The PSP website description of the goal of the camp is to introduce participants to the diverse criminal justice system and establish a positive relationship with law enforcement personnel.

The days are packed with activities such as physical training, various speakers, and other activities.  Physical training is first on the list, and the “recruits” also get a chance to march, learn the difference between right and left, and a welcome to military marching.

Speakers and activities during the week included:

• Visits from the State Police Special Emergency Response Team (SERT), helicopter, the Collision Analysis and Reconstruction Team shows how they reconstruct crashes, and even drug dogs.

• One day included visits from the Secret Service, the FBI, the Fish Commission, and the Game Commission.  The Clarion County Drug and Alcohol Commission also did a drug program, and the Liquor Control Enforcement officers were also part of the instruction.

• Thursday allowed some recreation for the campers when they traveled to Cook Forest and used canoes and kayaks donated by Pale Wale Canoe Rentals.  The day also includes some lectures, but everyone has an opportunity to travel down the Clarion River.

ENTRIES SHOWN:
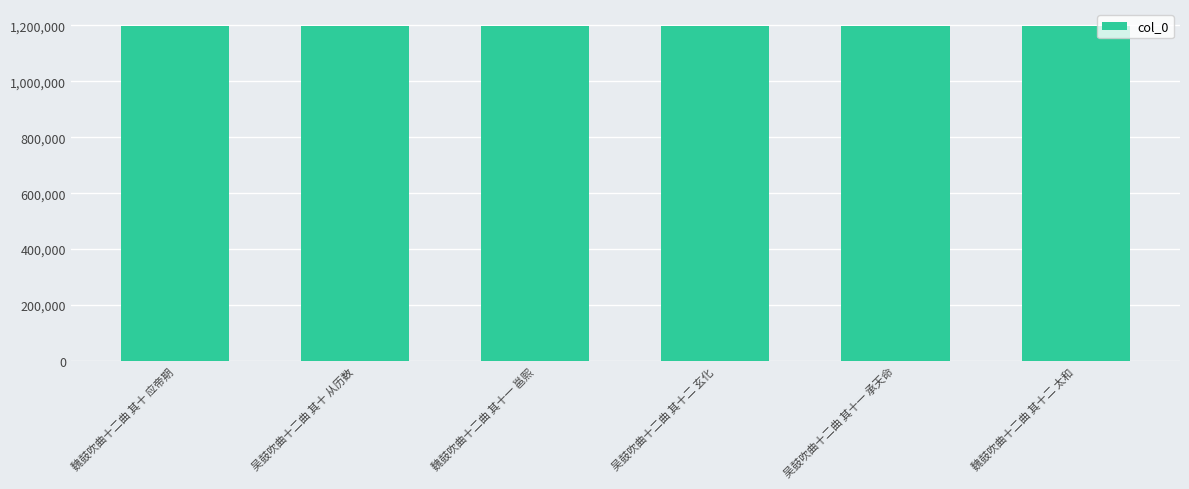

What is the greatest value displayed?

1198144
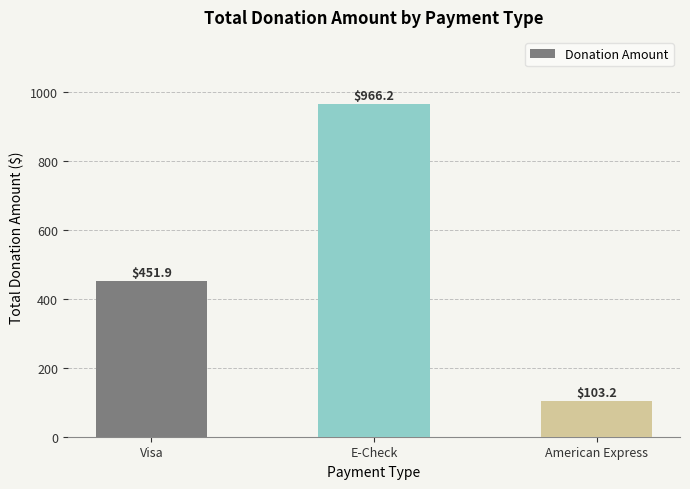

What is the value of the 2nd bar from the left?

966.2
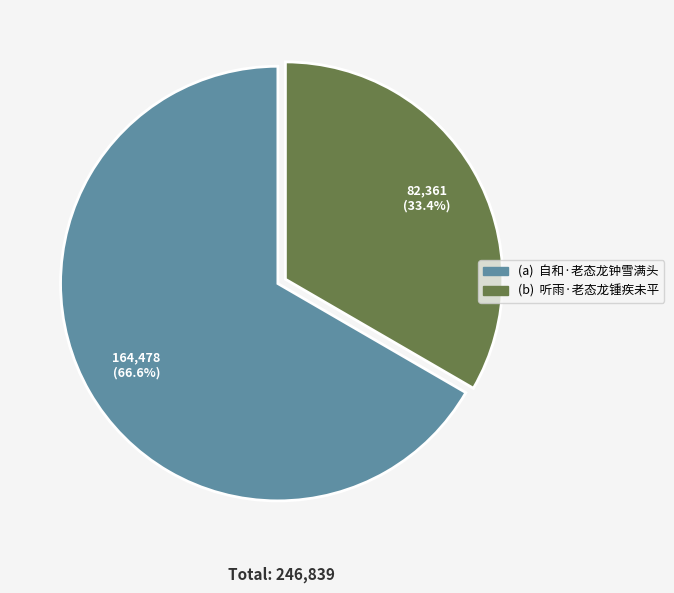

Is there any slice that represents more than half of the pie?

Yes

EXERCISE SET:
1. Can you write out the camp passage between "Speakers and activities" and "even drug dogs.", inclusive?
2. In the camp passage, who donated the canoes and kayaks used on the Thursday trip?
3. Can you extend the passage about the State Police camp, picking up right after its last sentence?
The items aren't needed for anything here.

RESPONSES BY ITEM NUMBER:
1.
Speakers and activities during the week included:

• Visits from the State Police Special Emergency Response Team (SERT), helicopter, the Collision Analysis and Reconstruction Team shows how they reconstruct crashes, and even drug dogs.

2. Pale Wale Canoe Rentals

3.
One of the standout programs for the week was a mock trail day where campers see both sides of the legal system. 

“We have a crime that takes place and then we march off to the Courthouse,” said LeVier. “Clarion County District Attorney Mark Aaron was the prosecution attorney, Attorney Mark Falvo from DuBois was the defense attorney, and Judge James Arner sat on the bench. 

“We utilize all of the kids in a number of different fashions to act as the defense team, prosecution team, a couple of people sat on the bench with the judge, and we had a jury in place.  It’s a really fun day.”

Troop C Commander Captain Bernard J. Petrovsky was on hand Friday morning to inspect the troops.  A traditional graduation ceremony was held Friday night with keynote speaker Lieutenant Christopher J. Neal.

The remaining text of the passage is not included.